Mr. Kaczynski said the proposed law, which his Law and Justice party would introduce to Parliament in the coming weeks, would “free Poland of the last traces of Communism by removing all the privileges of individuals responsible for the crimes and repression of the totalitarian state.”

The law would declare Poland ’s Communist-era secret police, the Sluzba Bezpieczenstwa, a “criminal” organization. Mr. Kaczynski, who took the prime minister’s post last year, has promised with his twin brother, President Lech Kaczynski, to cleanse Poland of the lingering secret police presence.

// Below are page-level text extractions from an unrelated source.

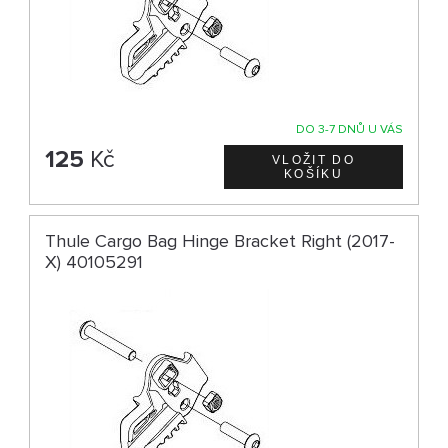
DO 3-7 DNŮ U VÁS
125
Kč
Thule Cargo Bag Hinge Bracket Right (2017-
X) 40105291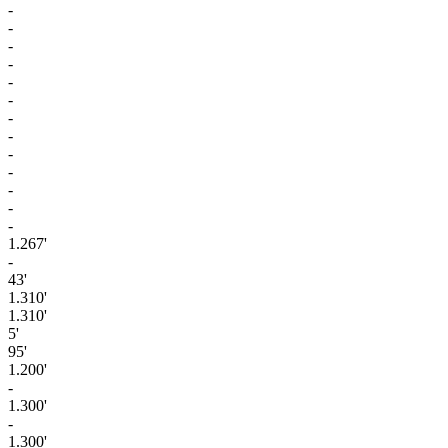
-
-
-
-
-
-
-
-
-
-
-
-
-
1.267'
-
43'
1.310'
1.310'
5'
95'
1.200'
-
1.300'
-
1.300'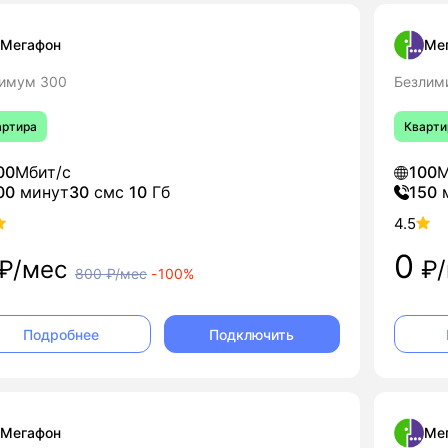
Мегафон
Ме
имум 300
Безлим
артира
Кварти
00
Мбит/с
100
М
00
минут
30
смс
10
Гб
150
4.5
0
₽/мес
₽/
800
₽/мес
-
100%
Подключить
Подробнее
Мегафон
Ме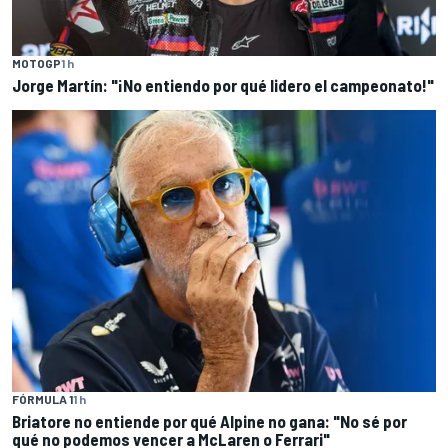
MOTOGP
1 h
Jorge Martín: "¡No entiendo por qué lidero el campeonato!"
FÓRMULA 1
1 h
Briatore no entiende por qué Alpine no gana: "No sé por
qué no podemos vencer a McLaren o Ferrari"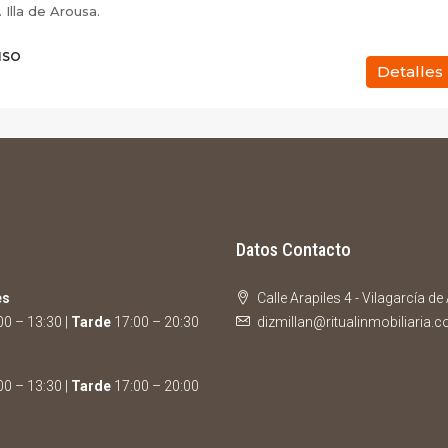
Illa de Arousa.
ISO
Detalles
Datos Contacto
es
Calle Arapiles 4 - Vilagarcía d
0 – 13:30 |
Tarde
17:00 – 20:30
dizmillan@ritualinmobiliaria.
0 – 13:30 |
Tarde
17:00 – 20:00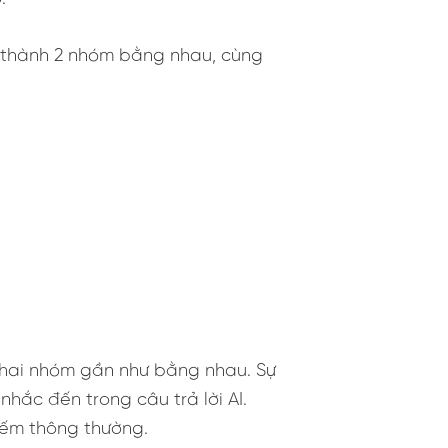
a thành 2 nhóm bằng nhau, cùng
a hai nhóm gần như bằng nhau. Sự
hắc đến trong câu trả lời AI.
kiếm thông thường.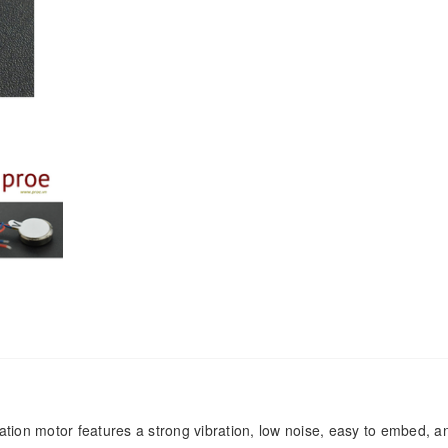
ration motor features a strong vibration, low noise, easy to embed, a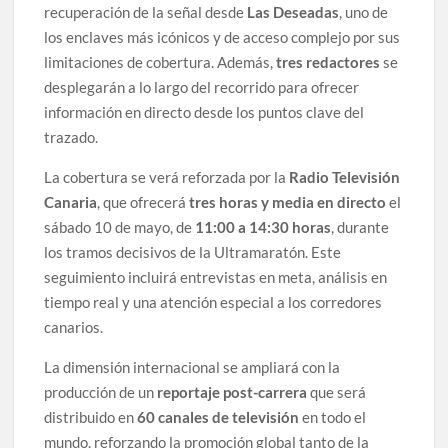
recuperación de la señal desde
Las Deseadas
, uno de
los enclaves más icónicos y de acceso complejo por sus
limitaciones de cobertura. Además,
tres redactores
se
desplegarán a lo largo del recorrido para ofrecer
información en directo desde los puntos clave del
trazado.
La cobertura se verá reforzada por la
Radio Televisión
Canaria
, que ofrecerá
tres horas y media en directo
el
sábado 10 de mayo, de
11:00 a 14:30 horas
, durante
los tramos decisivos de la Ultramaratón. Este
seguimiento incluirá entrevistas en meta, análisis en
tiempo real y una atención especial a los corredores
canarios.
La dimensión internacional se ampliará con la
producción de un
reportaje post-carrera
que será
distribuido en
60 canales de televisión
en todo el
mundo, reforzando la promoción global tanto de la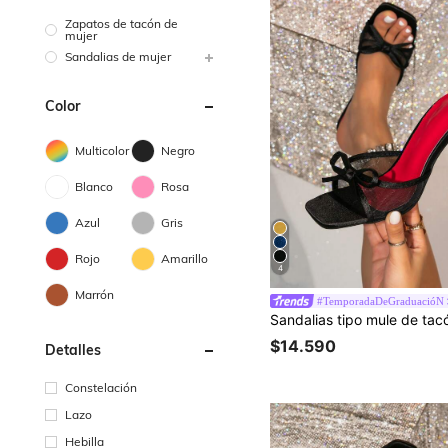
Zapatos de tacón de
mujer
Sandalias de mujer
Color
Multicolor
Negro
Blanco
Rosa
Azul
Gris
Rojo
Amarillo
4
Marrón
#TemporadaDeGraduacióN
$14.590
Detalles
Constelación
Lazo
Hebilla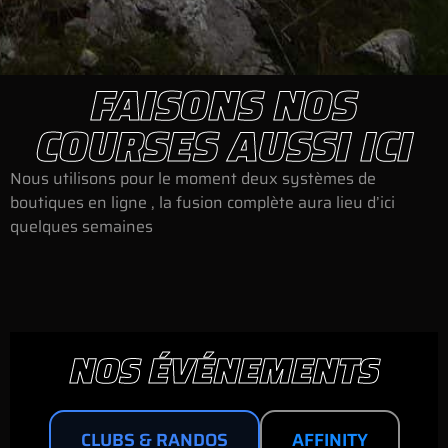
FAISONS NOS
COURSES AUSSI ICI
Nous utilisons pour le moment deux systèmes de
boutiques en ligne , la fusion complète aura lieu d’ici
quelques semaines
NOS ÉVÉNEMENTS
CLUBS & RANDOS
AFFINITY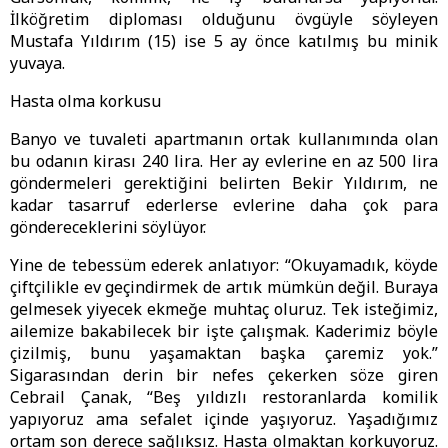
İlköğretim diploması olduğunu övgüyle söyleyen
Mustafa Yıldırım (15) ise 5 ay önce katılmış bu minik
yuvaya.
Hasta olma korkusu
Banyo ve tuvaleti apartmanın ortak kullanımında olan
bu odanın kirası 240 lira. Her ay evlerine en az 500 lira
göndermeleri gerektiğini belirten Bekir Yıldırım, ne
kadar tasarruf ederlerse evlerine daha çok para
göndereceklerini söylüyor.
Yine de tebessüm ederek anlatıyor: “Okuyamadık, köyde
çiftçilikle ev geçindirmek de artık mümkün değil. Buraya
gelmesek yiyecek ekmeğe muhtaç oluruz. Tek isteğimiz,
ailemize bakabilecek bir işte çalışmak. Kaderimiz böyle
çizilmiş, bunu yaşamaktan başka çaremiz yok.”
Sigarasından derin bir nefes çekerken söze giren
Cebrail Çanak, “Beş yıldızlı restoranlarda komilik
yapıyoruz ama sefalet içinde yaşıyoruz. Yaşadığımız
ortam son derece sağlıksız. Hasta olmaktan korkuyoruz.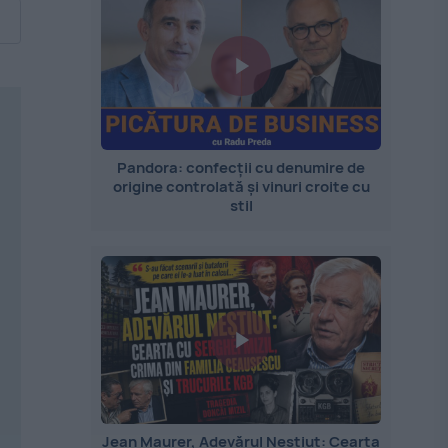
Pandora: confecții cu denumire de
origine controlată și vinuri croite cu
stil
Jean Maurer, Adevărul Neștiut: Cearta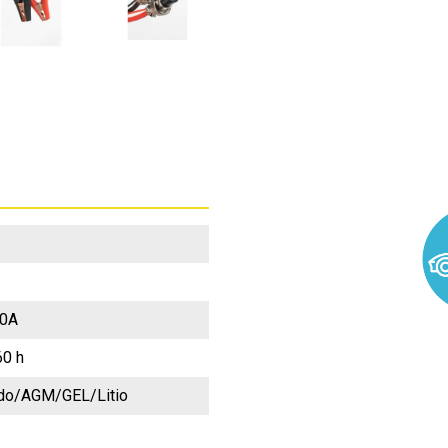
20A
0 h
ido/AGM/GEL/Litio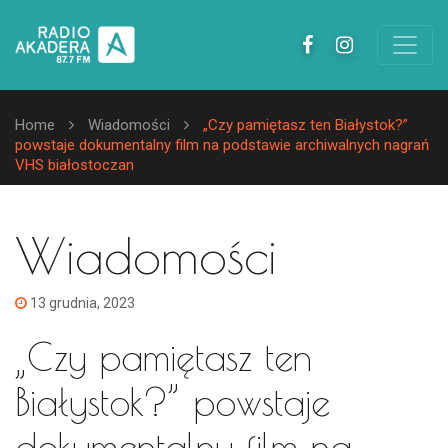
Home
Wiadomości
„Czy pamiętasz ten Białystok?”
powstaje dokumentalny film na podstawie archiwalnych nagrań
VHS białostoczan
Wiadomości
13 grudnia, 2023
„Czy pamiętasz ten
Białystok?” powstaje
dokumentalny film na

The move, if put in practice the way that Mr. Kaczynski suggested, would represent the strongest purge yet of former agents in the post-Communist Eastern bloc. While Communist governments in the region were replaced by free-market democracies after the fall of the Berlin Wall in 1989, the hated secret services that had kept people in line during the Communist years faded away without facing much retribution.

In some of the countries, including Poland , many Communist-era secret police agents simply changed hats and began working for the intelligence services of the new democratic governments. In others, the agents were let go when the secret services were disbanded. Many of the former agents used their contacts and inside knowledge to get rich during the dismantling of their countries’ centrally planned economies. Others retired and draw pensions from their new governments today.

But several countries in the region have recently begun delving into their dark pasts, opening the archives of their secret police and revealing the names of those people who participated in the mechanisms of oppression. Some of the most disturbing revelations concern the identities of informers who spied on friends, colleagues and neighbors for the secret services.

On Sunday, the newly appointed archbishop of Warsaw , Stanislaw Wielgus, abruptly resigned at a Mass meant to celebrate his new position only days after admitting that he had worked with the Communist-era secret police in Poland . The next day, a second prelate stepped down because of his ties to the secret police during Communist times.